André Martins, explicou que a peça assenta na vivência da comunidade de Elipse, que sobreviveu secretamente no Norte de Portugal desde 1910, introduzindo “os temas da própria comunidade, desde a identidade, as máscaras, temas filosóficos de como vivem e por que motivo se isolaram”.
“Essa ideia de conferência começa a tornar-se naquilo a que chamo de ‘desconferência’, quando outras figuras são introduzidas. Por exemplo, uma personagem da própria comunidade e, outra, enviada de um suposto regime da extrema-direita que tomou conta de Portugal e que introduz esse comentário social e político e vai trazendo outros temas”, especificou.
“A comunidade forjou a sua cultura a partir da rejeição da transcendência das religiões. Em Elipse, vive-se o ateísmo e o quotidiano é um laboratório ritualístico para os mistérios da vida. Os habitantes de Elipse cultivam ativamente o espanto, a dissolução da identidade e a imanência”, lê-se na sinopse do espetáculo.

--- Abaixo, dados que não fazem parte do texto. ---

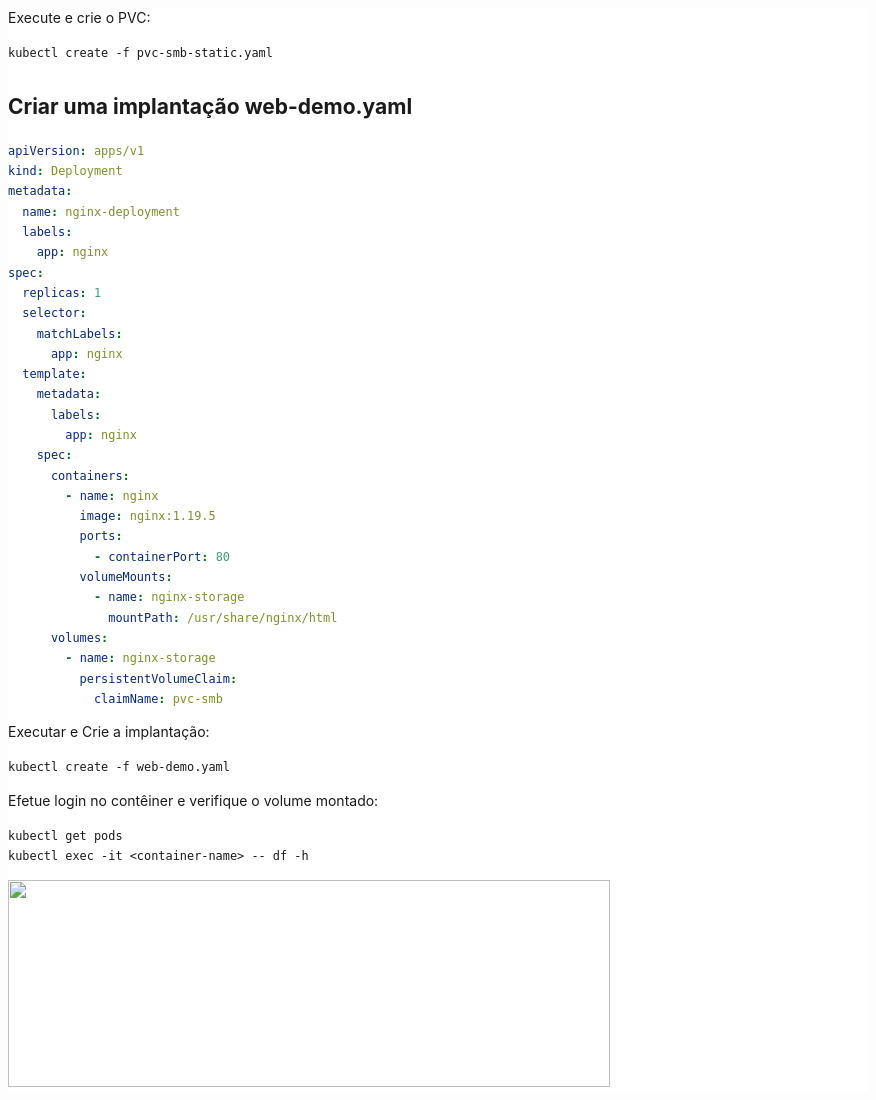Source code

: Execute e crie o PVC:

```shell
kubectl create -f pvc-smb-static.yaml
```

## Criar uma implantação **web-demo.yaml**

```yaml
apiVersion: apps/v1
kind: Deployment
metadata:
  name: nginx-deployment
  labels:
    app: nginx
spec:
  replicas: 1
  selector:
    matchLabels:
      app: nginx
  template:
    metadata:
      labels:
        app: nginx
    spec:
      containers:
        - name: nginx
          image: nginx:1.19.5
          ports:
            - containerPort: 80
          volumeMounts:
            - name: nginx-storage
              mountPath: /usr/share/nginx/html
      volumes:
        - name: nginx-storage
          persistentVolumeClaim:
            claimName: pvc-smb
```

Executar e Crie a implantação:

```shell
kubectl create -f web-demo.yaml
```

Efetue login no contêiner e verifique o volume montado:

```shell
kubectl get pods
kubectl exec -it <container-name> -- df -h
```

<img
src="/huaweicloud-knowledge-base/assets/images/containers/cce/connecting-a-smb-server-in-cce/image4.png"
style="width:6.26806in;height:2.15764in" />
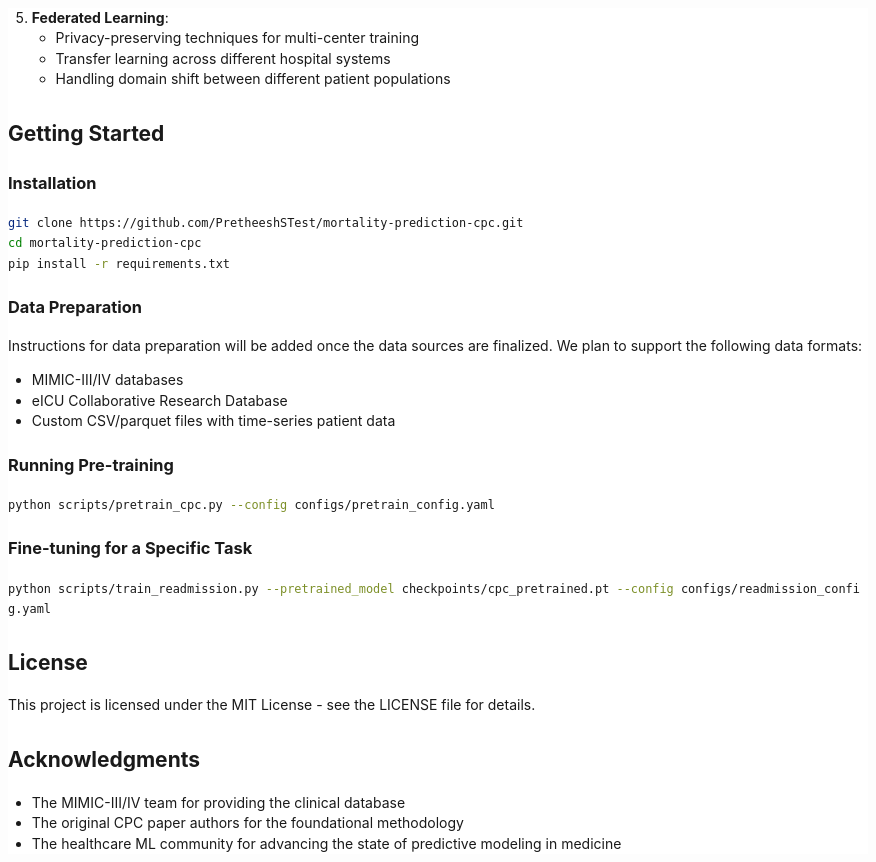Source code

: 5. **Federated Learning**:
   - Privacy-preserving techniques for multi-center training
   - Transfer learning across different hospital systems
   - Handling domain shift between different patient populations

## Getting Started

### Installation

```bash
git clone https://github.com/PretheeshSTest/mortality-prediction-cpc.git
cd mortality-prediction-cpc
pip install -r requirements.txt
```

### Data Preparation

Instructions for data preparation will be added once the data sources are finalized. We plan to support the following data formats:
- MIMIC-III/IV databases
- eICU Collaborative Research Database
- Custom CSV/parquet files with time-series patient data

### Running Pre-training

```bash
python scripts/pretrain_cpc.py --config configs/pretrain_config.yaml
```

### Fine-tuning for a Specific Task

```bash
python scripts/train_readmission.py --pretrained_model checkpoints/cpc_pretrained.pt --config configs/readmission_config.yaml
```

## License

This project is licensed under the MIT License - see the LICENSE file for details.

## Acknowledgments

- The MIMIC-III/IV team for providing the clinical database
- The original CPC paper authors for the foundational methodology
- The healthcare ML community for advancing the state of predictive modeling in medicine
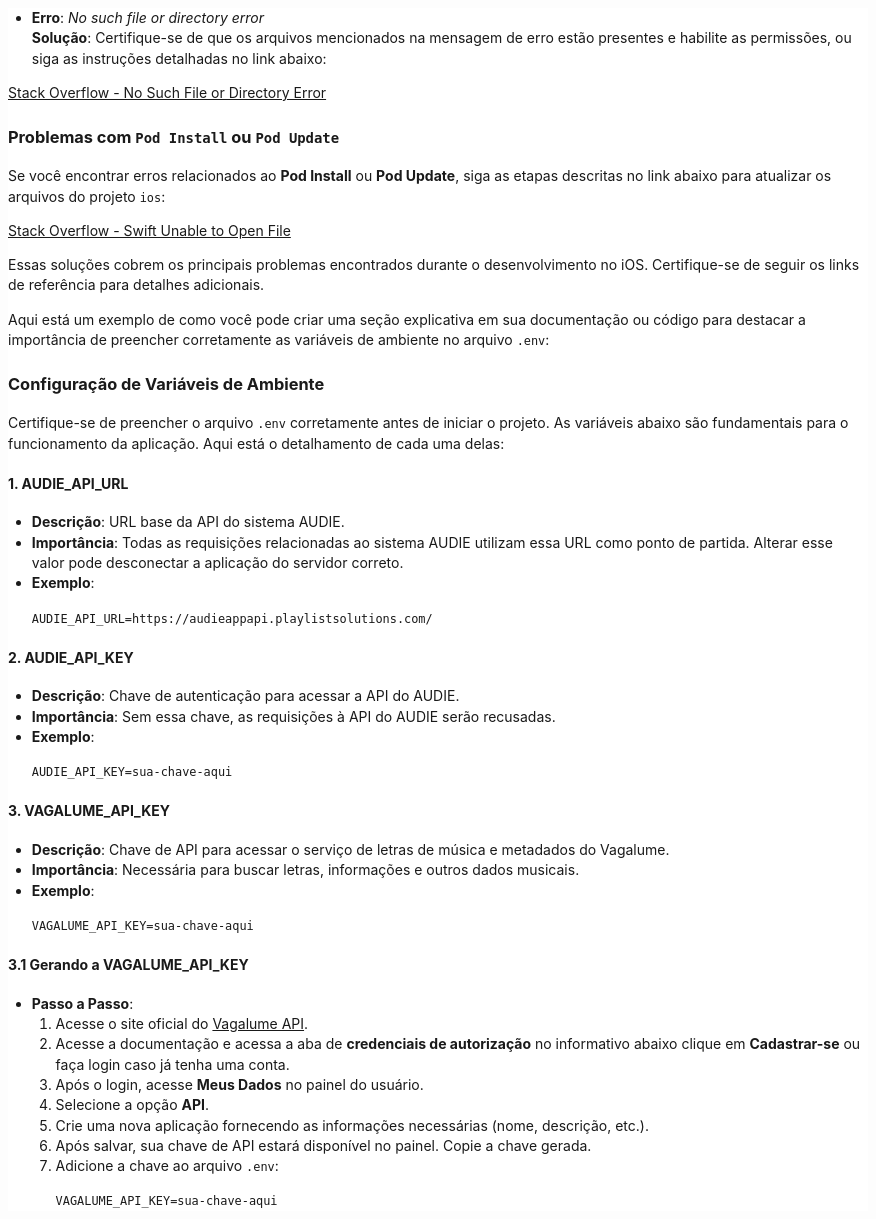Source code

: - **Erro**: _No such file or directory error_  
  **Solução**: Certifique-se de que os arquivos mencionados na mensagem de erro estão presentes e habilite as permissões, ou siga as instruções detalhadas no link abaixo:

[Stack Overflow - No Such File or Directory Error](https://stackoverflow.com/questions/10167442/whats-the-xcode-no-such-file-or-directory-error)

### Problemas com `Pod Install` ou `Pod Update`

Se você encontrar erros relacionados ao **Pod Install** ou **Pod Update**, siga as etapas descritas no link abaixo para atualizar os arquivos do projeto `ios`:

[Stack Overflow - Swift Unable to Open File](https://stackoverflow.com/questions/53117077/swift-unable-to-open-file-in-target-xcode-10)

Essas soluções cobrem os principais problemas encontrados durante o desenvolvimento no iOS. Certifique-se de seguir os links de referência para detalhes adicionais.

Aqui está um exemplo de como você pode criar uma seção explicativa em sua documentação ou código para destacar a importância de preencher corretamente as variáveis de ambiente no arquivo `.env`:

### **Configuração de Variáveis de Ambiente**

Certifique-se de preencher o arquivo `.env` corretamente antes de iniciar o projeto. As variáveis abaixo são fundamentais para o funcionamento da aplicação. Aqui está o detalhamento de cada uma delas:

#### **1. AUDIE_API_URL**  
- **Descrição**: URL base da API do sistema AUDIE.  
- **Importância**: Todas as requisições relacionadas ao sistema AUDIE utilizam essa URL como ponto de partida. Alterar esse valor pode desconectar a aplicação do servidor correto.  
- **Exemplo**:
  ```env
  AUDIE_API_URL=https://audieappapi.playlistsolutions.com/
  ```

#### **2. AUDIE_API_KEY**  
- **Descrição**: Chave de autenticação para acessar a API do AUDIE.  
- **Importância**: Sem essa chave, as requisições à API do AUDIE serão recusadas.  
- **Exemplo**:
  ```env
  AUDIE_API_KEY=sua-chave-aqui
  ```

#### **3. VAGALUME_API_KEY**  
- **Descrição**: Chave de API para acessar o serviço de letras de música e metadados do Vagalume.  
- **Importância**: Necessária para buscar letras, informações e outros dados musicais.  
- **Exemplo**:
  ```env
  VAGALUME_API_KEY=sua-chave-aqui
  ```
#### **3.1 Gerando a VAGALUME_API_KEY**
- **Passo a Passo**:
  1. Acesse o site oficial do [Vagalume API](https://api.vagalume.com.br/).
  2. Acesse a documentação e acessa a aba de **credenciais de autorização** no informativo abaixo clique em **Cadastrar-se** ou faça login caso já tenha uma conta.
  3. Após o login, acesse **Meus Dados** no painel do usuário.
  4. Selecione a opção **API**.
  5. Crie uma nova aplicação fornecendo as informações necessárias (nome, descrição, etc.).
  6. Após salvar, sua chave de API estará disponível no painel. Copie a chave gerada.
  7. Adicione a chave ao arquivo `.env`:
     ```env
     VAGALUME_API_KEY=sua-chave-aqui
     ```
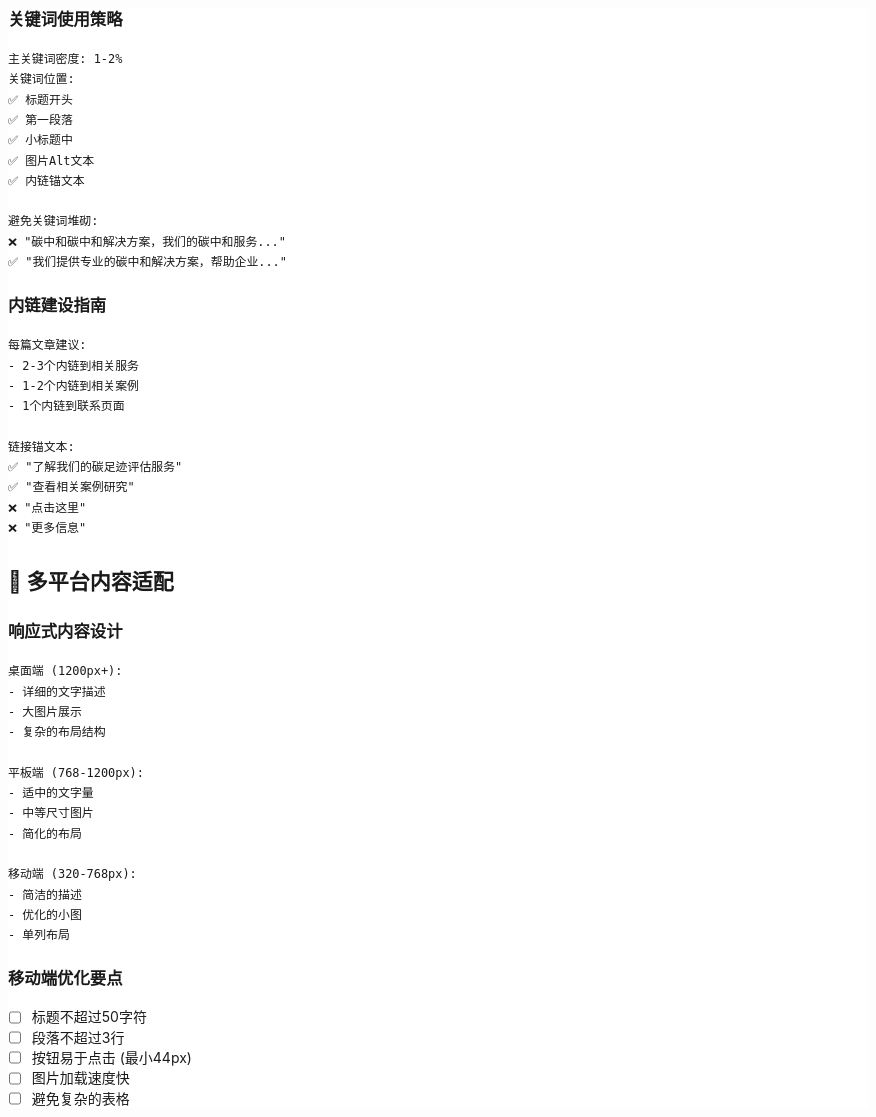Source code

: ### 关键词使用策略
```
主关键词密度: 1-2%
关键词位置:
✅ 标题开头
✅ 第一段落
✅ 小标题中
✅ 图片Alt文本
✅ 内链锚文本

避免关键词堆砌:
❌ "碳中和碳中和解决方案，我们的碳中和服务..."
✅ "我们提供专业的碳中和解决方案，帮助企业..."
```

### 内链建设指南
```
每篇文章建议:
- 2-3个内链到相关服务
- 1-2个内链到相关案例
- 1个内链到联系页面

链接锚文本:
✅ "了解我们的碳足迹评估服务"
✅ "查看相关案例研究"
❌ "点击这里"
❌ "更多信息"
```

## 📱 多平台内容适配

### 响应式内容设计
```
桌面端 (1200px+):
- 详细的文字描述
- 大图片展示
- 复杂的布局结构

平板端 (768-1200px):
- 适中的文字量
- 中等尺寸图片
- 简化的布局

移动端 (320-768px):
- 简洁的描述
- 优化的小图
- 单列布局
```

### 移动端优化要点
- [ ] 标题不超过50字符
- [ ] 段落不超过3行
- [ ] 按钮易于点击 (最小44px)
- [ ] 图片加载速度快
- [ ] 避免复杂的表格
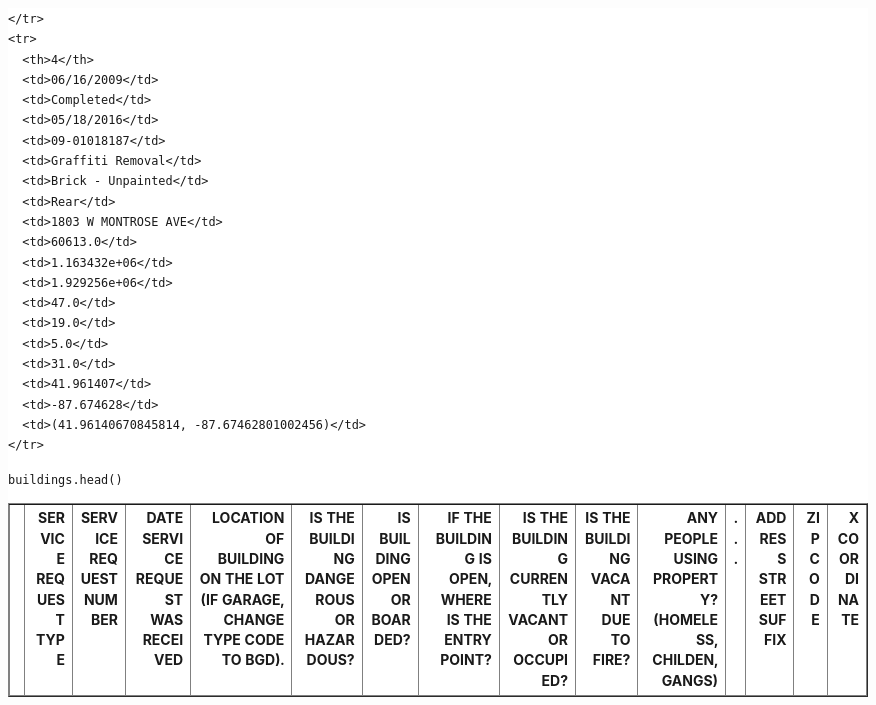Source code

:     </tr>
    <tr>
      <th>4</th>
      <td>06/16/2009</td>
      <td>Completed</td>
      <td>05/18/2016</td>
      <td>09-01018187</td>
      <td>Graffiti Removal</td>
      <td>Brick - Unpainted</td>
      <td>Rear</td>
      <td>1803 W MONTROSE AVE</td>
      <td>60613.0</td>
      <td>1.163432e+06</td>
      <td>1.929256e+06</td>
      <td>47.0</td>
      <td>19.0</td>
      <td>5.0</td>
      <td>31.0</td>
      <td>41.961407</td>
      <td>-87.674628</td>
      <td>(41.96140670845814, -87.67462801002456)</td>
    </tr>
  </tbody>
</table>
</div>




```python
buildings.head()
```




<div>
<style scoped>
    .dataframe tbody tr th:only-of-type {
        vertical-align: middle;
    }

    .dataframe tbody tr th {
        vertical-align: top;
    }

    .dataframe thead th {
        text-align: right;
    }
</style>
<table border="1" class="dataframe">
  <thead>
    <tr style="text-align: right;">
      <th></th>
      <th>SERVICE REQUEST TYPE</th>
      <th>SERVICE REQUEST NUMBER</th>
      <th>DATE SERVICE REQUEST WAS RECEIVED</th>
      <th>LOCATION OF BUILDING ON THE LOT (IF GARAGE, CHANGE TYPE CODE TO BGD).</th>
      <th>IS THE BUILDING DANGEROUS OR HAZARDOUS?</th>
      <th>IS BUILDING OPEN OR BOARDED?</th>
      <th>IF THE BUILDING IS OPEN, WHERE IS THE ENTRY POINT?</th>
      <th>IS THE BUILDING CURRENTLY VACANT OR OCCUPIED?</th>
      <th>IS THE BUILDING VACANT DUE TO FIRE?</th>
      <th>ANY PEOPLE USING PROPERTY? (HOMELESS, CHILDEN, GANGS)</th>
      <th>...</th>
      <th>ADDRESS STREET SUFFIX</th>
      <th>ZIP CODE</th>
      <th>X COORDINATE</th>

“Se pensarmos em questões que parecem não estar relacionadas com a peça, como por exemplo, as alterações climáticas na verdade elas estão lá. Como é que eu, como indivíduo, pelos pequenos hábitos, por tudo o que faço estou, ao mesmo tempo, a relacionar-me com algo que me ultrapassa completamente, como a saúde do planeta inteiro, como um organismo”, apontou o encenador e dramaturgo.
André Martins, explicou que “posicionou quase todos os temas da peça, numa espécie de violência” com que cada um “tem de lidar todos os dias, num abismo entre o indivíduo e, ao mesmo tempo, o todo, quase incompreensível”.
“Mesmo que os temas pareçam muito diferentes entre si, na verdade é sempre esta clivagem, este abismo, que temos de resolver todos os dias, e a que acabamos por voltar”, observou.
“É uma clivagem entre a interioridade de cada pessoa, de como é que ela é quando está completamente sozinha, como pensa e se relaciona com as coisas, e ao mesmo tempo, o coletivo completamente mecânico de uma sociedade ou de um planeta de que temos a ilusão de controlar, de fazer parte dele, mas que nos foge completamente ao controlo”, reforçou.
O espetáculo “circula entre a conferência, entre cenas mais típicas de teatro, dialogadas e, outras cenas performativas, aparecendo em palco “a história e os rituais de Elipse, documentados em vídeo, imagens de rituais com máscaras, da contemplação através de câmaras obscuras e do uso da ação repetida para purgar imagens da interioridade”.
A nova produção da Comédias do Minho estreia-se em Paredes de Coura, na sexta-feira, na Caixa de Música, às 21:30 e, no sábado, à mesma hora sobe ao palco do auditório da Escola Superior de Ciências Empresariais, em Valença.
Já em dezembro, no dia 03, é a vez da Casa da Cultura de Melgaço receber o espetáculo, que passará, no dia seguinte, por Vila Nova de Cerveira, no palco do Fórum da Bienal.
Monção é o concelho que fecha a digressão de “Elipse”, a peça, no dia 10, às 21:30, no cineteatro João Verde.
O espetáculo vai ainda passar pelas escolas do Vale do Minho.
“Eu coloco, intencionalmente, temas muito fortes na peça que vão desde a identidade, à doença mental, e à morte, exatamente. O espetáculo não é desenhado para as escolas, mas quando eu tinha [essa] idade teria adorado que me tivesses colocado este tipo de temas, em vez de os evitarem”, referiu André Martins.
O espetáculo tem interpretação de Joana Magalhães, Rui Mendonça, Valdemar Santos e Nuno j. Loureiro.
Gonçalo Fonseca é o criador de máscaras e de cena de máscara, e Vasco Ferreira é responsável pelo desenho de luz.
Paulo Pinto assina a cinematografia da peça, tendo a música original sido criada por Ricardo Baptista.
A Associação para a Promoção de Atividades Culturais no Vale do Minho – Comédias do Minho foi criada em 2003, fruto do investimento e da colaboração dos municípios de Melgaço, Monção, Paredes de Coura, Valença e Vila Nova de Cerveira.
A companhia, com sede em Paredes de Coura, assenta a sua atividade em três eixos de intervenção: o teatro, um projeto pedagógico, apostando na formação artística dos jovens, e um projeto comunitário, difundindo e dinamizando projetos das comunidades, apoiando também a formação de grupos de teatro amadores.